# Catalpa Worms and Shellcrackers



## Bodupp (Oct 3, 2007)

A few years ago, I took an older fellow to my "secret spot" to catch shellcrackers. One of his employees had hooked him up with a bunch of catalpa worms, and told me that he had the bait situation covered. Just to be safe, I brought along a couple of boxes of wigglers.

After setting up, we both baited with catalpa worms (he insisted) and commenced to catch zero shellcrackers. We managed a half dozen bluegills and a couple of squealer channel cats, but still no 'crackers. He made the comment that he didn't think much of my shellcracker spot, and insisted we go looking elsewhere. I was bumfuzzled as to why we weren't getting the crackers, and told him I was gonna try a wiggler before we pulled anchor.

Well, that did it! Game on! After I caught 6 slab shellcrackers in rapid succession, he changed to wigglers and we slayed them - still throwing in the same spot as before.

Can any of you guys ever remember FOR SURE if you've ever caught a shellcracker on catalpa worms?


----------



## no woryz (Oct 2, 2007)

Yes, was introduced to the Catawba(I think both is correct) worm from my grandpa and the bite is hit or miss, just like anything else.... we have caught them on those when they would bite nothing else... but we always carried wigglers as well....


----------



## stauty trout (Jul 19, 2012)

I always had good luck with the crappie on Catawba worms... we have a tree at the hunting camp that when yu can start pickin em off there... it's time to go crappie fishin


----------



## markw4321 (Oct 4, 2007)

Bluegills Catawba worms YES! has been my experience. Shellcracker not so much on Catawba. Same with crickets by the way.


----------



## Bodupp (Oct 3, 2007)

While my observation certainly wasn't scientific, I thought it was odd that we caught no shellcrackers on the catalpas, yet proved they were there by changing to wigglers.

Thinking back through the years, I can't FOR CERTAIN remember ever catching one on catalpas.


----------



## Try'n Hard (Oct 23, 2008)

Catalpas are bluegill and catfish bait. Proper technique involves pinching off the head, then gently inserting the point of the hook into the anus (of the worm) and with gentle pressure turn the worm completely inside out wrapping him around the bend of the hook and back up the shank. This method will catch double the fish as opposed to just sticking a hook in one. 
Can't say I have ever caught a shellcracker on one and have a hard time believing any self respecting crappie would eat one unless it was an accident - ever!
Shell crackers require good old blountstown earthworms


----------



## GROUPERKING (Sep 28, 2011)

Catching shellcrackers on catalpa worms is like catching crappie on crickets.
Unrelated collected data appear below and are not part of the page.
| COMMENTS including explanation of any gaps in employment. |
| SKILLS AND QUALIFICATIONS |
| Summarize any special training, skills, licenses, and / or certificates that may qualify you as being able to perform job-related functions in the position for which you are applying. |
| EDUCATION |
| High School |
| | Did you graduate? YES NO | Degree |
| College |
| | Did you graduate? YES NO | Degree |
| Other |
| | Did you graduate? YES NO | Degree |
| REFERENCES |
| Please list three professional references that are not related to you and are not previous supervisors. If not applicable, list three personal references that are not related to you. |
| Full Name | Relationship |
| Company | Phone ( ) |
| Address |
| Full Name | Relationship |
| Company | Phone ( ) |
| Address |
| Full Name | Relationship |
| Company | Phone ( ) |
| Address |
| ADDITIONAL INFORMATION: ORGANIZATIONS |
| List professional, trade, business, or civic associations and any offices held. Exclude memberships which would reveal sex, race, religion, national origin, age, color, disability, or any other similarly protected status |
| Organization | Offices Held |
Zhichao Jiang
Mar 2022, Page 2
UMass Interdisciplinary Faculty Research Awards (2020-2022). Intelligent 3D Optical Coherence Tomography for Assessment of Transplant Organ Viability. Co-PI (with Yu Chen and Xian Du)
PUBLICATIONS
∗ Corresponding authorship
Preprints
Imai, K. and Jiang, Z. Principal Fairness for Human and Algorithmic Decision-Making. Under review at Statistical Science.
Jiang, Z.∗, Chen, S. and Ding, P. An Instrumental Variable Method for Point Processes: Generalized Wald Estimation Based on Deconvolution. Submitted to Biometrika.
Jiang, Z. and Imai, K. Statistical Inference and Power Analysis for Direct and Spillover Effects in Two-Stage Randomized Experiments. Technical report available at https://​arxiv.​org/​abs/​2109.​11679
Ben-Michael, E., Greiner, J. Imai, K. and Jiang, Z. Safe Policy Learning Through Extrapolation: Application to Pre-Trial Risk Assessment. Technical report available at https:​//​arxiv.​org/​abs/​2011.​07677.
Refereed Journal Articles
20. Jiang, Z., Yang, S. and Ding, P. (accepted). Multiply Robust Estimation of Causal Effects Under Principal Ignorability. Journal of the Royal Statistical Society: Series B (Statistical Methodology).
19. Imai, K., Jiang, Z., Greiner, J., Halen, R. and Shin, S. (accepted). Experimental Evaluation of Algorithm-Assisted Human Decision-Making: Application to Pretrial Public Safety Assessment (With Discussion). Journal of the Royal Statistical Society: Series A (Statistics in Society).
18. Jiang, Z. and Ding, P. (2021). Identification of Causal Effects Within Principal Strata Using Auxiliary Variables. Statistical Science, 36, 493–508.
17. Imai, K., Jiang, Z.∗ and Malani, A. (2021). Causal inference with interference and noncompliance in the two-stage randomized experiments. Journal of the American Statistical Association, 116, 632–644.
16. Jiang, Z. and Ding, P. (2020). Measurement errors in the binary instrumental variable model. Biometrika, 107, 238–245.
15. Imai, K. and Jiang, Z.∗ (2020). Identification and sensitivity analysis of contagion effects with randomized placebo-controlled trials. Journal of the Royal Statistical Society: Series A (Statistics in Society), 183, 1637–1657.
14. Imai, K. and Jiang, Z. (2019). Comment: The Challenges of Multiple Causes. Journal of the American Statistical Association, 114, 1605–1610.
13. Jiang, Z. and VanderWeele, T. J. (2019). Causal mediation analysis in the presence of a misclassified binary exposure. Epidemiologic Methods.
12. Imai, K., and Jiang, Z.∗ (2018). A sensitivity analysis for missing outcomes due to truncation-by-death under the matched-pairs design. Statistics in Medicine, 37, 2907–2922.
It happens but not often at least for me.


----------



## Emerald Ghost (Mar 11, 2008)

Try'n Hard said:


> Catalpas are bluegill and catfish bait. Proper technique involves pinching off the head, then gently inserting the point of the hook into the anus (of the worm) and with gentle pressure turn the worm completely inside out wrapping him around the bend of the hook and back up the shank. This method will catch double the fish as opposed to just sticking a hook in one.
> Can't say I have ever caught a shellcracker on one and have a hard time believing any self respecting crappie would eat one unless it was an accident - ever!
> Shell crackers require good old blountstown earthworms


------------------------------------------------------------------------------------YES Sir ! Earthworms are the magic for Shellcrackers.


----------



## jcoss15 (Oct 11, 2010)

Earthworms for shellcrackers on bottom all day, catalpa worms are better for channel cats IMO...


----------



## RippinLips14 (Aug 10, 2014)

We have always tight lined directly on the bottom as long as I can remember if we are bream fishing for a meal. Now if we are out hunting catfish bait we usually fish corks shallow around stump knocker territory to speed up the process with crickets and catch plenty of stumpknockers, bluegills and redbreast. As far as crackers on catalpa worms, I can't remember ever catching one. Earthworms and very occasionally we get one on a cricket. Biggest cracker I've got out of yellow river actually came on a cricket (13 inches). We have caught EVERYTHING else including a few 2-3 pound bass on catalpas and I agree about turning them inside out it really makes a difference. We usually use a toothpick.


----------



## FishWalton (Jul 22, 2010)

My fishing partner caught a shellcracker this morning on the Yellow River with a catalpa. Nice keeper.


----------



## Bodupp (Oct 3, 2007)

fishwalton said:


> My fishing partner caught a shellcracker this morning on the Yellow River with a catalpa. Nice keeper.


Yeah, I saw that in your report on Miller's Bluff and made a smart alec comment. At least I know it DOES happen. I wouldn't want to target shellcrackers with only catalpas as bait.


----------